(YOUR ASSIGNMENT) In your copy of the data, omit the pictures and keep all else exactly as given.
----- LISTED RECORDS
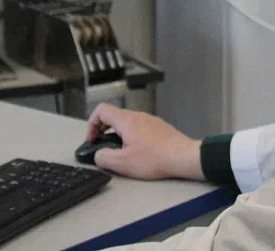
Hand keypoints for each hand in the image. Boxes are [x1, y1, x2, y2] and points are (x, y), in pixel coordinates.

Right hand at [86, 103, 202, 180]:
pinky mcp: (158, 127)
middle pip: (113, 115)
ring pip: (126, 121)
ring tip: (118, 150)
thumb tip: (97, 155)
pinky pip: (138, 126)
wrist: (183, 157)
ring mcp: (149, 120)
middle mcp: (137, 116)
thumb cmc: (155, 159)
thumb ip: (104, 158)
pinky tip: (136, 150)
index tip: (92, 139)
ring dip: (116, 133)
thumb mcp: (123, 163)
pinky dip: (130, 135)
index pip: (101, 110)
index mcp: (126, 121)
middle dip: (102, 129)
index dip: (91, 124)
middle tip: (101, 145)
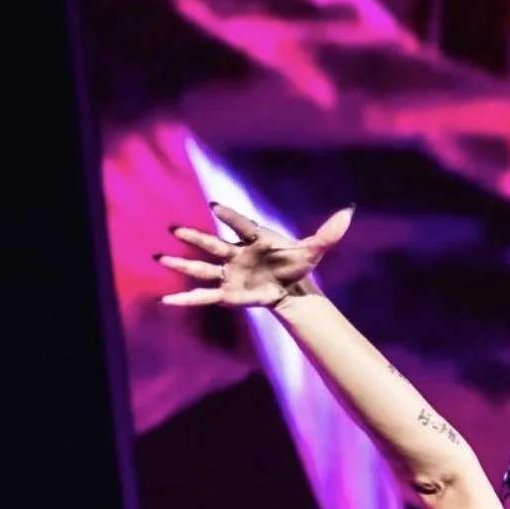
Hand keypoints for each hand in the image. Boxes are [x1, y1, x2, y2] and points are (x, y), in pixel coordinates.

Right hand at [155, 204, 354, 308]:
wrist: (291, 288)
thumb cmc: (297, 263)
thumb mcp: (314, 249)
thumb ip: (329, 232)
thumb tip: (350, 211)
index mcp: (255, 239)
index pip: (241, 226)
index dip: (229, 217)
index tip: (214, 207)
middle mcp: (237, 253)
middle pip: (213, 244)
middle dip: (195, 238)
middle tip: (174, 229)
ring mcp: (229, 273)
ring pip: (202, 268)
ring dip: (182, 263)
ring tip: (159, 257)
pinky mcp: (227, 293)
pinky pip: (203, 295)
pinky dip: (185, 298)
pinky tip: (165, 300)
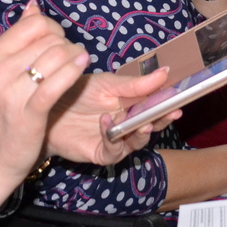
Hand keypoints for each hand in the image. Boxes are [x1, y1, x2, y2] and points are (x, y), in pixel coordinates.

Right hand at [0, 0, 90, 188]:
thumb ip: (16, 40)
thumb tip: (32, 6)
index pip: (34, 24)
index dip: (54, 30)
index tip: (59, 45)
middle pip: (48, 38)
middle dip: (67, 45)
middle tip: (72, 59)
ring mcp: (10, 92)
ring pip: (55, 56)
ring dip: (75, 57)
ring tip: (80, 65)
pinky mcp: (27, 114)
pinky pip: (56, 83)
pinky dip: (73, 72)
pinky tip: (82, 70)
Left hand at [45, 67, 179, 163]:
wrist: (47, 106)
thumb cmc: (77, 93)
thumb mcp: (108, 83)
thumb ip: (136, 84)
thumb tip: (166, 73)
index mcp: (133, 105)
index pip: (156, 106)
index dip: (169, 103)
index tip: (180, 98)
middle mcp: (128, 124)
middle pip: (152, 125)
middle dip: (162, 120)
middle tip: (172, 112)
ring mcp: (116, 140)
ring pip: (137, 141)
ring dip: (143, 132)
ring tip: (144, 123)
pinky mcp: (101, 153)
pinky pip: (112, 149)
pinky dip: (112, 137)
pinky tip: (106, 122)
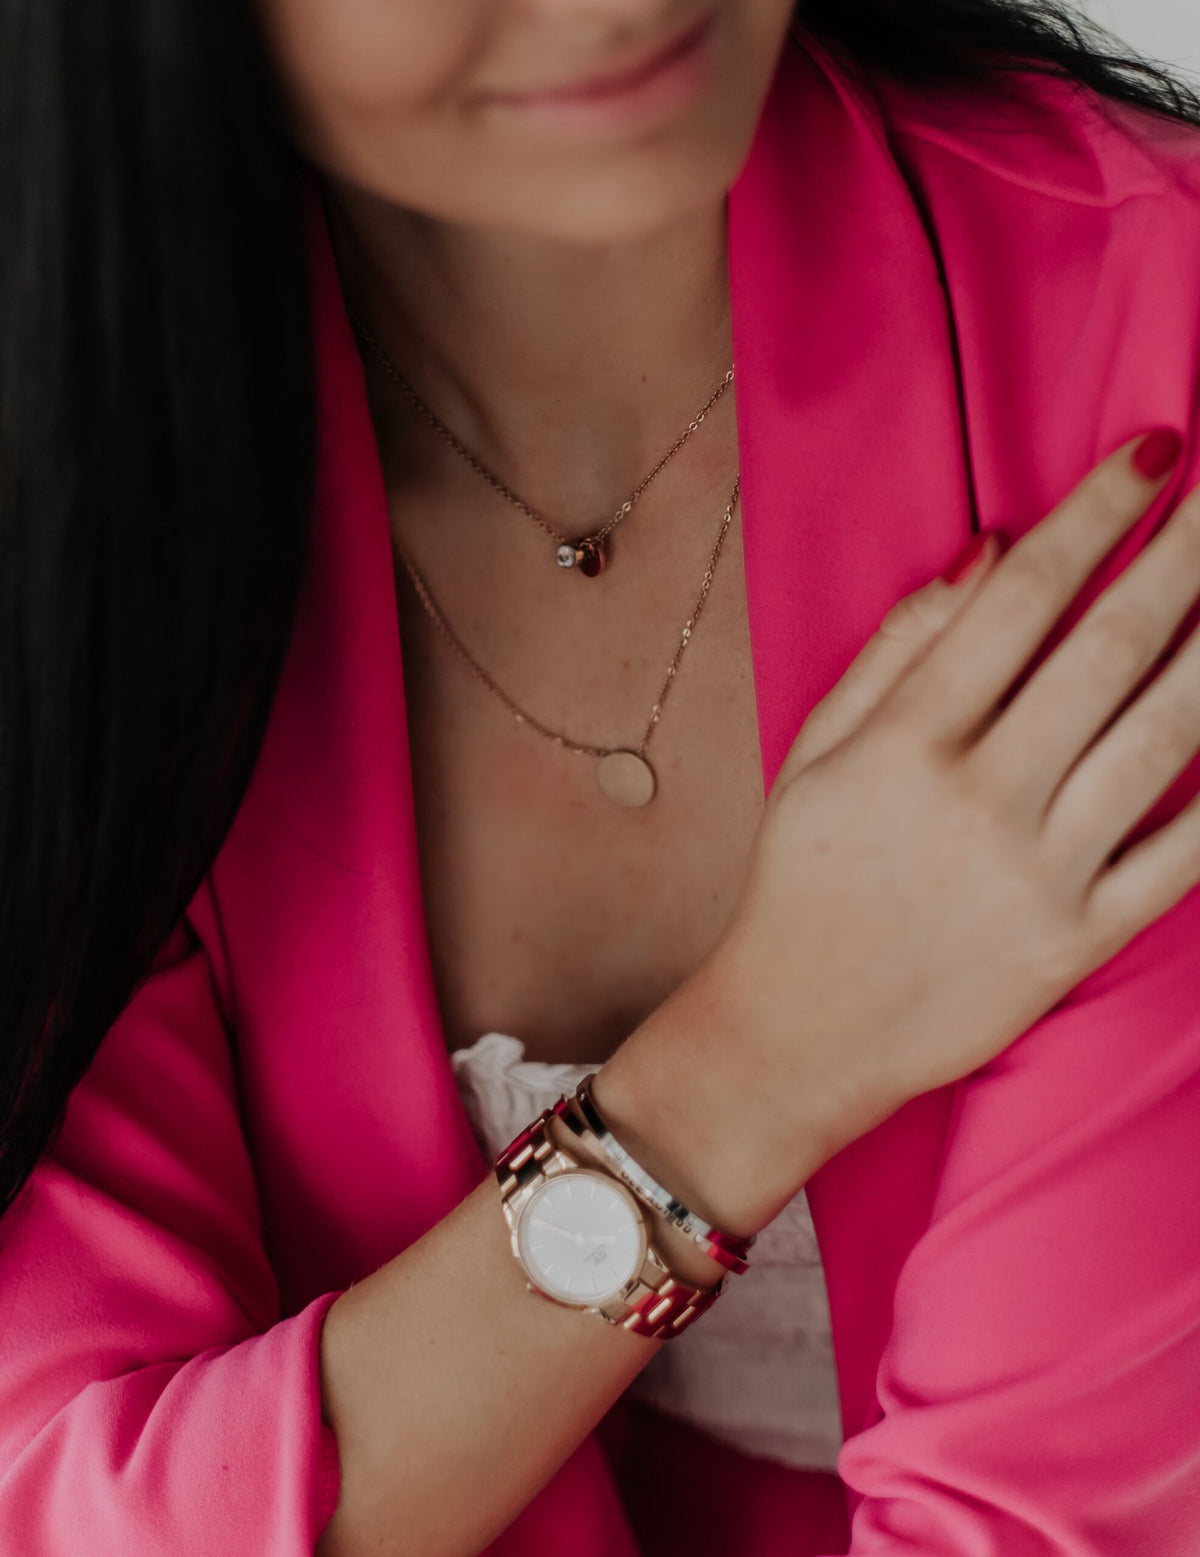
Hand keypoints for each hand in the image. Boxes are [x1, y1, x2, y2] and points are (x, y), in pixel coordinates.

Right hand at [696, 429, 1199, 1183]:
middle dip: (1188, 554)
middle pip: (1110, 649)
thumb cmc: (798, 881)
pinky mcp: (1079, 941)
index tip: (1156, 453)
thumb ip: (898, 648)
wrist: (796, 1032)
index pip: (1024, 598)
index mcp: (908, 740)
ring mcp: (1039, 872)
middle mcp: (982, 796)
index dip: (1098, 514)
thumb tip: (990, 550)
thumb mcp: (815, 751)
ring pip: (1166, 738)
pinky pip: (1182, 857)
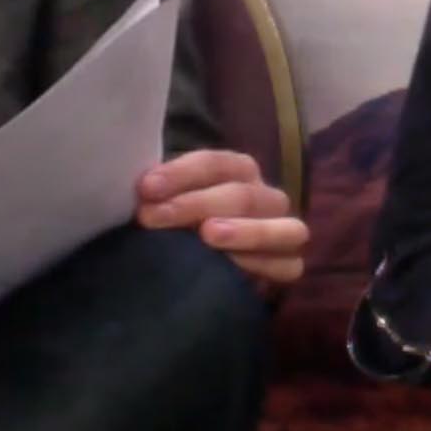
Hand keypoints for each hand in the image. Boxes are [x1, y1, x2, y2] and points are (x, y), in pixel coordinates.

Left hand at [136, 149, 307, 287]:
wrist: (203, 267)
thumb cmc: (183, 225)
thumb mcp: (169, 202)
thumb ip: (161, 194)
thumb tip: (141, 192)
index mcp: (240, 172)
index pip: (216, 163)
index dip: (181, 173)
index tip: (146, 188)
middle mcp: (267, 197)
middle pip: (242, 195)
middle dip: (195, 204)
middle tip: (153, 217)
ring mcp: (284, 231)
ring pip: (281, 226)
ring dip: (246, 230)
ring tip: (209, 235)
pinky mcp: (288, 266)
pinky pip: (288, 265)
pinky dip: (263, 264)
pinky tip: (232, 267)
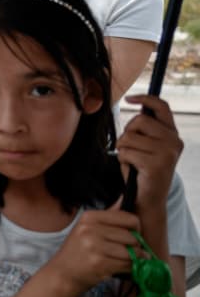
----------
(ANSWER TO THIS TASK)
Hand keypoints for each hand in the image. Boxes are [x1, y1, x2, y2] and points are (x, y), in pixel coordinates.

Right hand at [86, 103, 202, 180]:
pinky mcp: (158, 127)
middle pip: (113, 115)
ring pip: (126, 121)
ring tip: (118, 150)
thumb tip: (97, 155)
pinky pip: (138, 126)
wrist: (183, 157)
ring mcp: (149, 120)
middle mcp: (137, 116)
thumb cmc: (155, 159)
thumb ip: (104, 158)
pinky tip: (136, 150)
index tip: (92, 139)
ring dip: (116, 133)
thumb mcp: (123, 163)
pinky dip: (130, 135)
index pip: (101, 110)
index mcp: (126, 121)
middle dip: (102, 129)
index dip: (91, 124)
middle tip: (101, 145)
Hand keypoints for each hand in the image. Boxes are [x1, y1, x2, y2] and points are (x, y), in pixel coordinates.

Right hand at [155, 204, 354, 308]:
wrist: (291, 288)
thumb cmc: (297, 263)
thumb mcp: (314, 249)
thumb ip: (329, 232)
thumb tip: (350, 211)
index mcp: (255, 239)
index pip: (241, 226)
index dip: (229, 217)
index tip: (214, 207)
middle mcp: (237, 253)
middle pip: (213, 244)
middle dip: (195, 238)
middle tip: (174, 229)
ring mcp: (229, 273)
ring pip: (202, 268)
ring dip: (182, 263)
ring tip: (159, 257)
pinky mcp: (227, 293)
pinky pip: (203, 295)
pinky dip: (185, 298)
pinky tip: (165, 300)
Hand keypoints for each hand in the image. Boxes are [x1, y1, x2, y2] and points are (x, y), in pixel coordinates.

Right hand at [0, 0, 90, 188]:
thumb ip: (16, 40)
thumb tip: (32, 6)
index pip: (34, 24)
index dip: (54, 30)
index tip: (59, 45)
middle pip: (48, 38)
middle dip: (67, 45)
middle tip: (72, 59)
ring mcp: (10, 92)
ring pip: (55, 56)
ring dip: (75, 57)
ring tip: (80, 65)
pinky mcp: (27, 114)
pinky pip: (56, 83)
pinky dip: (73, 72)
pinky tip: (82, 70)
Left hand at [45, 67, 179, 163]:
wrist: (47, 106)
thumb cmc: (77, 93)
thumb mcp: (108, 83)
thumb ip: (136, 84)
thumb tip: (166, 73)
index mcp: (133, 105)
index pip: (156, 106)
index dip: (169, 103)
index tip: (180, 98)
middle mcp: (128, 124)
middle pip: (152, 125)
middle dip: (162, 120)
middle tip: (172, 112)
ring mcp: (116, 140)
ring pip: (137, 141)
ring dip: (143, 132)
ring tip: (144, 123)
pinky mcp: (101, 153)
pinky pip: (112, 149)
pinky dip: (112, 137)
pinky tip: (106, 122)
Hand keypoints for each hand in the image. Boxes are [x1, y1, x2, y2] and points are (x, y), in pixel coordinates.

Right hand at [696, 429, 1199, 1183]:
middle dip: (1188, 554)
middle pip: (1110, 649)
thumb cmc: (798, 881)
pinky mcp: (1079, 941)
index tip: (1156, 453)
thumb ip: (898, 648)
wrist: (796, 1032)
index pip: (1024, 598)
index mcp: (908, 740)
ring mcp: (1039, 872)
middle mcp: (982, 796)
index dip: (1098, 514)
thumb tip: (990, 550)
thumb mcp: (815, 751)
ring pip: (1166, 738)
pinky pip: (1182, 857)
Hand keypoints for each hand in the image. Boxes are [x1, y1, x2, y2] and points are (x, y), in pixel coordinates.

Left hand at [136, 149, 307, 287]:
wrist: (203, 267)
thumb cmc: (183, 225)
thumb mcp: (169, 202)
thumb ip: (161, 194)
thumb tip: (141, 192)
index mcp: (240, 172)
index pip: (216, 163)
index dip: (181, 173)
index tip: (146, 188)
middle mcp: (267, 197)
middle pip: (242, 195)
middle dip: (195, 204)
middle tip: (153, 217)
ring mcp: (284, 231)
ring pip: (281, 226)
ring dip: (246, 230)
ring tip: (209, 235)
pinky mcp: (288, 266)
pinky pip: (288, 265)
pinky dip: (263, 264)
pinky tip: (232, 267)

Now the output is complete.